▶ **Exercise description**
Only the lines holding the string "Computern" are needed; copy each of them from the data.

Pictures paired with source code
==*==

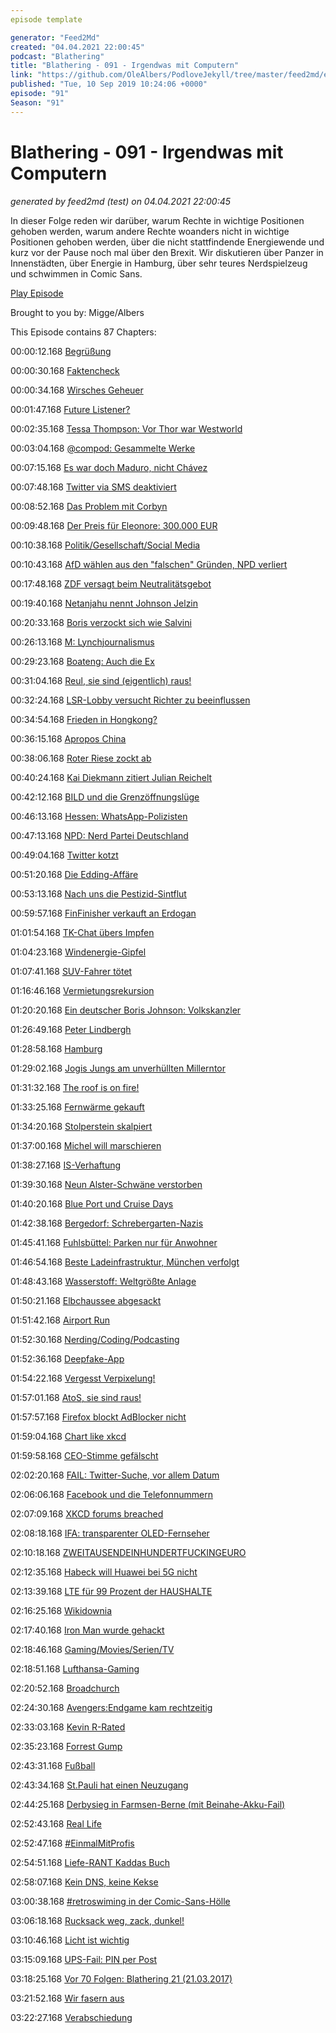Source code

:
 ```yaml
---
episode template

generator: "Feed2Md"
created: "04.04.2021 22:00:45"
podcast: "Blathering"
title: "Blathering - 091 - Irgendwas mit Computern"
link: "https://github.com/OleAlbers/PodloveJekyll/tree/master/feed2md/example/export/seasons/4/2019/9/Blathering - 091 - Irgendwas mit Computern.md"
published: "Tue, 10 Sep 2019 10:24:06 +0000"
episode: "91"
Season: "91"
---
```


# Blathering - 091 - Irgendwas mit Computern
_generated by feed2md (test) on 04.04.2021 22:00:45_

In dieser Folge reden wir darüber, warum Rechte in wichtige Positionen gehoben werden, warum andere Rechte woanders nicht in wichtige Positionen gehoben werden, über die nicht stattfindende Energiewende und kurz vor der Pause noch mal über den Brexit. Wir diskutieren über Panzer in Innenstädten, über Energie in Hamburg, über sehr teures Nerdspielzeug und schwimmen in Comic Sans.

[Play Episode](https://www.blathering.de/podlove/file/928/s/feed/c/mp3/blathering_091.mp3)

Brought to you by: Migge/Albers

This Episode contains 87 Chapters:


00:00:12.168 [Begrüßung]()

00:00:30.168 [Faktencheck]()

00:00:34.168 [Wirsches Geheuer](https://de.wiktionary.org/wiki/geheuer)

00:01:47.168 [Future Listener?](https://twitter.com/DieLabertasche/status/1169696153530748929)

00:02:35.168 [Tessa Thompson: Vor Thor war Westworld](https://de.wikipedia.org/wiki/Tessa_Thompson)

00:03:04.168 [@compod: Gesammelte Werke](https://twitter.com/search?lang=de&q=(from%3Acompod)%20(to%3Ablathering_pod)%20until%3A2019-09-10%20since%3A2019-09-03&src=typed_query)

00:07:15.168 [Es war doch Maduro, nicht Chávez](https://de.wikipedia.org/wiki/Nicol%C3%A1s_Maduro#Entmachtung_des_Parlaments_durch_das_Maduro-treue_Oberste_Gericht_im_Fr%C3%BChjahr_2017)

00:07:48.168 [Twitter via SMS deaktiviert](https://www.zdnet.de/88368283/twitter-deaktiviert-sms-to-tweet-funktion/)

00:08:52.168 [Das Problem mit Corbyn](https://de.wikipedia.org/wiki/Jeremy_Corbyn#Antisemitismus-Vorw%C3%BCrfe)

00:09:48.168 [Der Preis für Eleonore: 300.000 EUR](https://www.leetchi.com/c/claus-peter-reisch)

00:10:38.168 [Politik/Gesellschaft/Social Media]()

00:10:43.168 [AfD wählen aus den "falschen" Gründen, NPD verliert](https://correctiv.org/faktencheck/politik/2019/09/04/diese-grafik-ueber-das-afd-wahlprogramm-fuer-sachsen-stimmt-groesstenteils)

00:17:48.168 [ZDF versagt beim Neutralitätsgebot](https://srv.deutschlandradio.de/dlf-audiothek-audio-teilen.3265.de.html?mdm:audio_id=761994)

00:19:40.168 [Netanjahu nennt Johnson Jelzin](https://www.theguardian.com/world/2019/sep/09/israeli-pm-wrongly-refers-to-boris-johnson-as-boris-yeltsin)

00:20:33.168 [Boris verzockt sich wie Salvini](https://www.spiegel.de/politik/ausland/brexit-boris-johnson-hat-sich-verzockt-so-geht-es-weiter-a-1285125.html)

00:26:13.168 [M: Lynchjournalismus](https://bildblog.de/114173/bild-und-die-kinderporno-ermittlungen/)

00:29:23.168 [Boateng: Auch die Ex](https://www.faz.net/aktuell/gesellschaft/kriminalitaet/gefaehrliche-koerperverletzung-ermittlung-gegen-boateng-geht-weiter-16368522.html)

00:31:04.168 [Reul, sie sind (eigentlich) raus!](https://twitter.com/anettselle/status/1169170407322214400)

00:32:24.168 [LSR-Lobby versucht Richter zu beeinflussen](https://www.golem.de/news/leistungsschutzrecht-vg-media-startet-kampagne-gegen-us-digitalkonzerne-1909-143565-2.html)

00:34:54.168 [Frieden in Hongkong?](https://taz.de/Politische-Krise-in-Hongkong/!5623597/)

00:36:15.168 [Apropos China](https://www.tagesschau.de/investigativ/br-recherche/einfluss-china-101.html)

00:38:06.168 [Roter Riese zockt ab](https://www.ndr.de/nachrichten/niedersachsen/Zocken-Sparkassen-Kunden-bei-Giro-Konten-ab,zinsbetrug100.html)

00:40:24.168 [Kai Diekmann zitiert Julian Reichelt](https://twitter.com/niggi/status/1169477717198331909)

00:42:12.168 [BILD und die Grenzöffnungslüge](https://mediathekviewweb.de/#query=Stunden%20der%20Entscheidung)

00:46:13.168 [Hessen: WhatsApp-Polizisten](https://www.spiegel.de/panorama/justiz/hessen-polizeianwaerter-sollen-rassistische-nachrichten-verschickt-haben-a-1285789.html)

00:47:13.168 [NPD: Nerd Partei Deutschland](https://taz.de/NPD-Mann-wird-Ortsvorsteher/!5620996/)

00:49:04.168 [Twitter kotzt](https://twitter.com/tobybaier/status/1169518480355405826)

00:51:20.168 [Die Edding-Affäre](https://www.theguardian.com/world/2019/sep/04/trump-hurricane-dorian-alabama-sharpie-map)

00:53:13.168 [Nach uns die Pestizid-Sintflut](https://taz.de/Verbot-des-Pestizids-Glyphosat-2024/!5620624/)

00:59:57.168 [FinFinisher verkauft an Erdogan](https://www.reporter-ohne-grenzen.de/pressemitteilungen/meldung/illegaler-verkauf-von-spaehsoftware-an-tuerkei/)

01:01:54.168 [TK-Chat übers Impfen](https://twitter.com/_Adora_Belle_/status/1169220793773023232)

01:04:23.168 [Windenergie-Gipfel](https://www.handelsblatt.com/politik/deutschland/arbeitsmarkt-ig-metall-bis-zu-10-000-jobs-in-der-windindustrie-sind-weg/24979110.html)

01:07:41.168 [SUV-Fahrer tötet](https://www.t-online.de/nachrichten/panorama/id_86405928/berlin-ein-tonnenschwerer-gelaendewagen-einfach-durch-die-luft-gewirbelt-.html)

01:16:46.168 [Vermietungsrekursion]()

01:20:20.168 [Ein deutscher Boris Johnson: Volkskanzler](https://verfassungsblog.de/ein-volkskanzler/)

01:26:49.168 [Peter Lindbergh](https://de.wikipedia.org/wiki/Peter_Lindbergh)

01:28:58.168 [Hamburg]()

01:29:02.168 [Jogis Jungs am unverhüllten Millerntor](https://twitter.com/stammtischphilo/status/1168827009981718529)

01:31:32.168 [The roof is on fire!](https://www.abendblatt.de/hamburg/polizeimeldungen/article226982093/Feuer-im-CCH-Im-5-Stock-brennt-ein-Teerkocher.html)

01:33:25.168 [Fernwärme gekauft](https://www.hamburg1.de/nachrichten/41932/Fernwaermenetz_wieder_in_staedtischer_Hand.html)

01:34:20.168 [Stolperstein skalpiert](https://www.mopo.de/hamburg/polizei/antisemitischer-angriff-in-hamburg-stolperstein-abgerissen---polizei-sucht-zeugen-33117870)

01:37:00.168 [Michel will marschieren](https://twitter.com/NordensurfHH/status/1169315460510355462)

01:38:27.168 [IS-Verhaftung](https://www.tagesschau.de/inland/festnahme-is-101.html)

01:39:30.168 [Neun Alster-Schwäne verstorben](https://www.hamburg1.de/nachrichten/41922/Mehrere_Alsterschwaene_gestorben.html)

01:40:20.168 [Blue Port und Cruise Days](https://www.hamburg1.de/nachrichten/41976/Blue_Port_2019.html)

01:42:38.168 [Bergedorf: Schrebergarten-Nazis](https://taz.de/Rechte-in-Hamburger-Schrebergarten/!5619735/)

01:45:41.168 [Fuhlsbüttel: Parken nur für Anwohner](https://www.hamburg1.de/nachrichten/41967/Bewohnerparkzonen_rund_um_den_Flughafen.html)

01:46:54.168 [Beste Ladeinfrastruktur, München verfolgt](https://www.golem.de/news/elektromobilitaet-hamburg-laedt-am-besten-muenchen-besser-als-berlin-1909-143595.html)

01:48:43.168 [Wasserstoff: Weltgrößte Anlage](https://www.hamburg1.de/nachrichten/41962/Wasserstoffanlage_im_Hafen_geplant.html)

01:50:21.168 [Elbchaussee abgesackt](https://www.hamburg1.de/nachrichten/41968/Elbchaussee_abgesackt.html)

01:51:42.168 [Airport Run](https://www.airportrace.de/)

01:52:30.168 [Nerding/Coding/Podcasting]()

01:52:36.168 [Deepfake-App](https://www.theguardian.com/technology/2019/sep/02/chinese-face-swap-app-zao-triggers-privacy-fears-viral)

01:54:22.168 [Vergesst Verpixelung!](https://iforcedabot.com/photo-realistic-emojis-and-emotes-with-progressive-face-super-resolution/)

01:57:01.168 [AtoS, sie sind raus!](https://www.golem.de/news/bea-anwaltspostfach-hat-neuen-betreiber-1909-143596.html)

01:57:57.168 [Firefox blockt AdBlocker nicht](https://www.golem.de/news/mozilla-firefox-soll-werbeblocker-apis-weiter-unterstuetzen-1909-143614.html)

01:59:04.168 [Chart like xkcd](https://timqian.com/chart.xkcd/)

01:59:58.168 [CEO-Stimme gefälscht](https://www.golem.de/news/social-engineering-mit-kuenstlicher-intelligenz-220-000-euro-erbeutet-1909-143638.html)

02:02:20.168 [FAIL: Twitter-Suche, vor allem Datum](https://twitter.com/search-advanced?lang=de)

02:06:06.168 [Facebook und die Telefonnummern](https://techcrunch.com/2019/09/04/facebook-phone-numbers-exposed/)

02:07:09.168 [XKCD forums breached](https://nakedsecurity.sophos.com/2019/09/03/xkcd-forums-breached/)

02:08:18.168 [IFA: transparenter OLED-Fernseher](https://www.golem.de/news/transparenter-panasonic-oled-tv-der-fernseher-ist-eine-scheibe-1909-143684.html)

02:10:18.168 [ZWEITAUSENDEINHUNDERTFUCKINGEURO](https://www.zdnet.de/88368269/galaxy-fold-5g-kommt-am-18-september-in-den-handel/)

02:12:35.168 [Habeck will Huawei bei 5G nicht](https://www.golem.de/news/5g-gruenenchef-fordert-ausschluss-von-huawei-1909-143709.html)

02:13:39.168 [LTE für 99 Prozent der HAUSHALTE](https://www.tagesschau.de/wirtschaft/mobilfunknetzausbau-101.html)

02:16:25.168 [Wikidownia](https://taz.de/Cyber-Attacke-auf-Wikipedia/!5624032/)

02:17:40.168 [Iron Man wurde gehackt](https://www.heise.de/security/meldung/l-f-Iron-Man-wollte-2000-iPhones-verschenken-4516942.html)

02:18:46.168 [Gaming/Movies/Serien/TV]()

02:18:51.168 [Lufthansa-Gaming](https://runwaygirlnetwork.com/2019/08/29/press-release-lufthansa-systems-integrates-gaming-into-boardconnect/)

02:20:52.168 [Broadchurch](https://www.youtube.com/watch?v=HOnus6OvViM)

02:24:30.168 [Avengers:Endgame kam rechtzeitig](https://www.youtube.com/watch?v=Q7dAQoPuo-U)

02:33:03.168 [Kevin R-Rated](https://twitter.com/stammtischphilo/status/1170780535725199360)

02:35:23.168 [Forrest Gump](https://de.wikipedia.org/wiki/Forrest_Gump)

02:43:31.168 [Fußball]()

02:43:34.168 [St.Pauli hat einen Neuzugang](https://www.vfl-wolfsburg.de/newsdetails/news-detail/detail/news/zum-fc-st-pauli/)

02:44:25.168 [Derbysieg in Farmsen-Berne (mit Beinahe-Akku-Fail)](https://photos.app.goo.gl/3mjRbM11UVbnxaHNA)

02:52:43.168 [Real Life]()

02:52:47.168 [#EinmalMitProfis](https://twitter.com/stammtischphilo/status/1169194987759779842)

02:54:51.168 [Liefe-RANT Kaddas Buch](https://twitter.com/tmigge/status/1168516992711692289)

02:58:07.168 [Kein DNS, keine Kekse](https://twitter.com/stammtischphilo/status/1169302271131303936)

03:00:38.168 [#retroswiming in der Comic-Sans-Hölle](http://www.freizeitbad-reinbek.de/)

03:06:18.168 [Rucksack weg, zack, dunkel!](https://twitter.com/stammtischphilo/status/1169671409255272455)

03:10:46.168 [Licht ist wichtig](https://twitter.com/stammtischphilo/status/1169144285209550850)

03:15:09.168 [UPS-Fail: PIN per Post](https://twitter.com/stammtischphilo/status/1170374710510661637)

03:18:25.168 [Vor 70 Folgen: Blathering 21 (21.03.2017)](https://www.blathering.de/2017/03/blathering-021-wichtige-verbraucherinformationen/)

03:21:52.168 [Wir fasern aus]()

03:22:27.168 [Verabschiedung]()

==*==

▶ **Answer to the problem**
title: "Blathering - 091 - Irgendwas mit Computern"
link: "https://github.com/OleAlbers/PodloveJekyll/tree/master/feed2md/example/export/seasons/4/2019/9/Blathering - 091 - Irgendwas mit Computern.md"
# Blathering - 091 - Irgendwas mit Computern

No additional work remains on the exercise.